Eine "Männerausstellung" mit viel PS, Hubraum und Blech zeigt das Düsseldorfer "NRW-Forum Kultur und Wirtschaft" mit "Auto-nom". Thema der von BMW gesponsorten Schau, die bis zum 4. Januar zu sehen ist: "Das Automobil in der zeitgenössischen Kunst".

Dazu gehören auch die so genannten "Art Cars", die der bayerische Automobilhersteller seit 1975 von bekannten internationalen Künstlern bemalen lässt. In Düsseldorf werden die bislang fünfzehn Wagen erstmals alle zusammen ausgestellt.

Frank Stella: "Ein Auto ist, was es ist: ein Auto"

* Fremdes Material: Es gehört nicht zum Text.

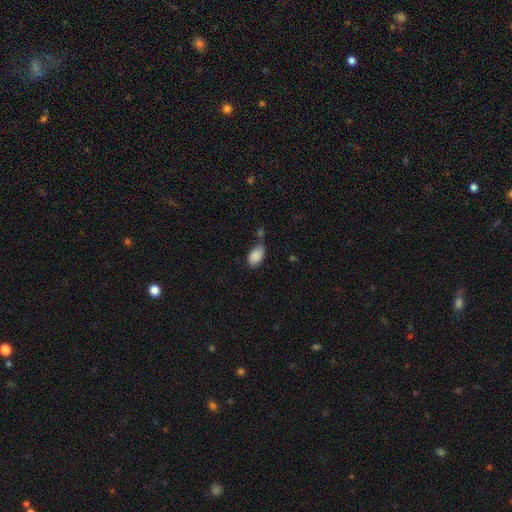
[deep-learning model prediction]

Einer der Künstler ist der renommierte US-Amerikaner Frank Stella, der 1976 einen 3.0 CSL mit Sechszylinder-Reihenmotor, Turbolader, 24 Ventilen, zwei obenliegenden Nockenwellen, 3210 Kubikzentimeter Hubraum, 750 PS und einer Spitzengeschwindigkeit von 341 Stundenkilometern mit einem Raster in Schwarzweiß bemalte. Stella, der nach eigenen Angaben ein "Fan der Rennsportwelt mit ihren verrückten Typen" war, sagte: "Ein Auto ist, was es ist: ein Auto". Es zu gestalten, sei damals für ihn - wegen der Oberfläche - eine "Design- Herausforderung" gewesen.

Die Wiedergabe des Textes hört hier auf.